Slovenian philosopher Slavoj Žižek has been hailed respectively as “The most dangerous philosopher in the west,”1 “The superstar messiah of the new left,”2 and “The Elvis of cultural theory.”3 The late novelist David Foster Wallace, too, was hailed as an intellectual rock star upon the release of his magnum opus, Infinite Jest. For all their differences (Wallace admired John McCain while Žižek is a self-avowed communist), these intellectual giants both achieved an unexpected celebrity by posing the sticker issues of subjectivity to a broad audience. It seems only natural, then, to bring the principal texts and ideas of these larger-than-life figures into critical conversation.

Anyone who has managed to slog through Wallace’s 1000-plus-page tour de force, Infinite Jest, is inevitably left wondering: What happens to Hal, Wallace’s main character, at the end of the novel? An entire year passes virtually unremarked between Hal’s pre-fundraiser ontological angst (November 20, Y.D.A.U [2009], 851) and mid-interview “waggling” (i.e., horrific breakdown) at the U of A (November, Y.O.G [2010], 12). Careful readings of the novel by scholars and fans alike have birthed a number of theories. Is Hal suffering from marijuana withdrawal (1065n. 321)? Did he take the notorious hallucinogen DMZ with friends Pemulis and Axford (217)? Was he forced by the Canadian terrorist A.F.R. to view the mythically lethal cartridge, Infinite Jest (845)? There are indications for all and none of these.

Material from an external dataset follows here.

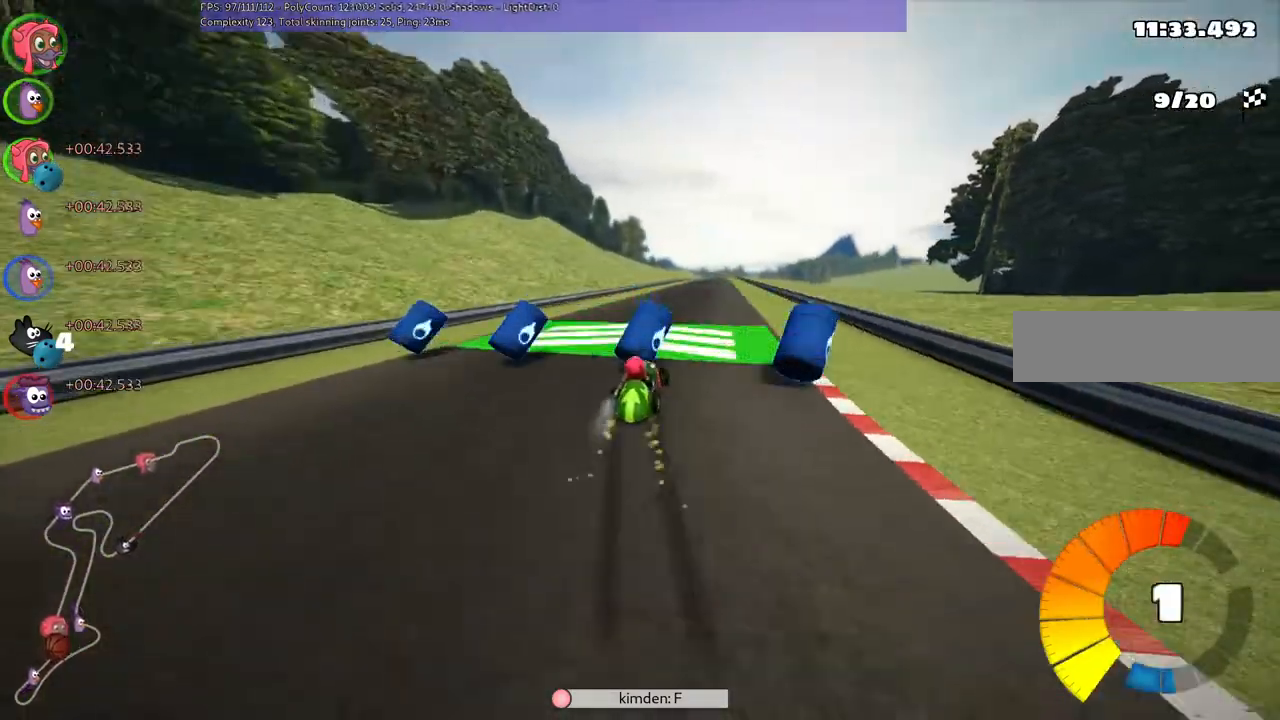
{"keys": ["left", "m", "up"], "events": [[400, "right", "down"], [467, "right", "up"]]}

Thus, an honest answer to the question “What happened to Hal?” is “No one really knows” – perhaps least of all David Foster Wallace. There is an unfinished aspect to Infinite Jest, what Žižek calls the “quantum uncertainty of reality.” The fate of Hal is a gap, a pure lack around which the narrative is based; an illusory element which both constitutes and covers over the void. The key, therefore, to discovering Hal’s fate lies in the recognition that, in the ontologically uncertain universe of Infinite Jest (the novel), all possible futures converge into a single explanation. Whatever happened – and the indication is that ‘nothing’ did, in the sense that Wallace (delightfully, tortuously) presents us with the void instead of a solution to the novel’s puzzle – Hal has apparently undergone the dissolution of the Symbolic Order.

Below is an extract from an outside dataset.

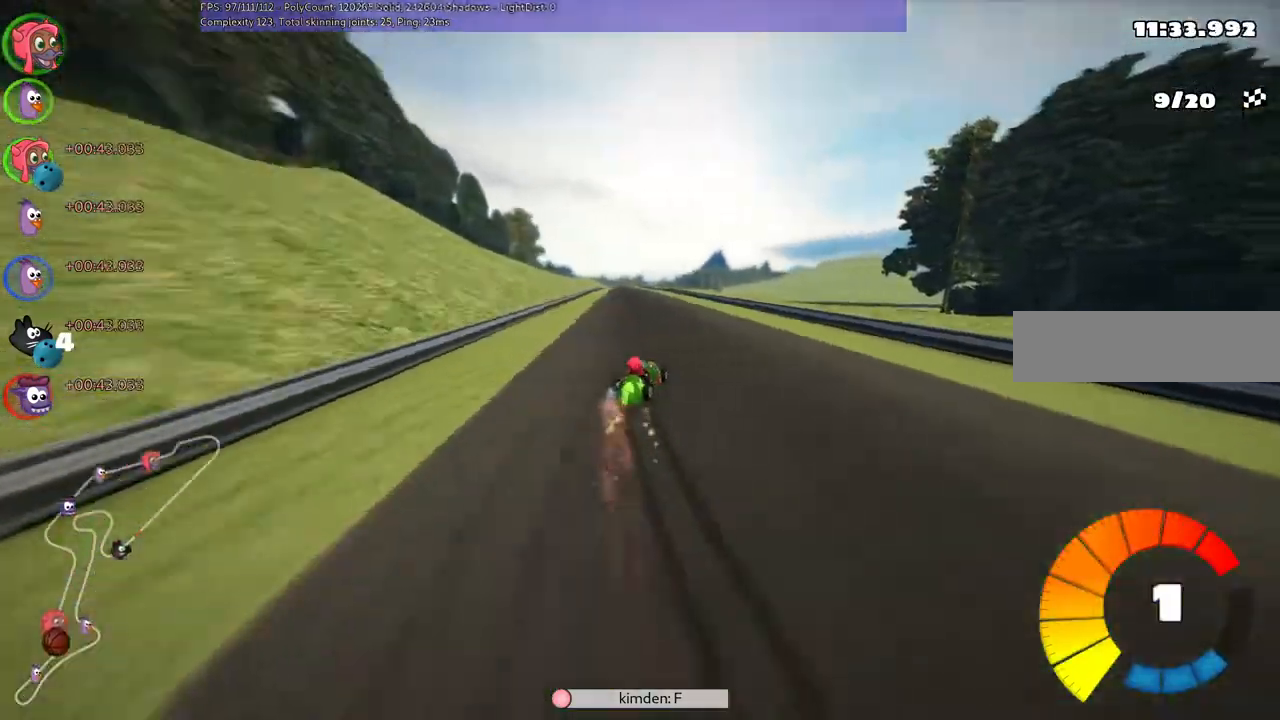
{"keys": ["up"], "events": [[267, "n", "down"], [300, "m", "up"], [400, "left", "up"], [467, "n", "up"]]}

Hal recognizes that his own subjectivity is (like the novel itself) based in the fiction of language, centered around ‘nothing’. In order to escape the big Other’s tyrannical injunction to ‘Enjoy!’ – which is, in retrospect, the foundation of Wallace’s cultural analysis and principal theme of the book – Hal the logophile attempts to enter the void ‘behind’ language (694). This, as Žižek demonstrates in the case of Mark Rothko, inevitably results in the breakdown of the subject.4 Contrary to popular interpretations of the novel, then, Hal experiences the opposite of subjectivist solipsism. He faces his own non-existence. The structure of the novel mimics the structure of Hal’s own subjectivity ($). The solution to the novel is no solution (Ø).

Colin Eckstein is an MA candidate in Psychology & Religion at Union Theological Seminary in the City of New York.

Notes:

1. The New Republic

2. The Observer

3. The Chronicle of Higher Education

4. Sublime Object of Ideology, 1989

The image is from the 20th anniversary cover of Infinite Jest. Christopher Kul-Want uses the same motif to represent the big Other in his introduction to Žižek’s work.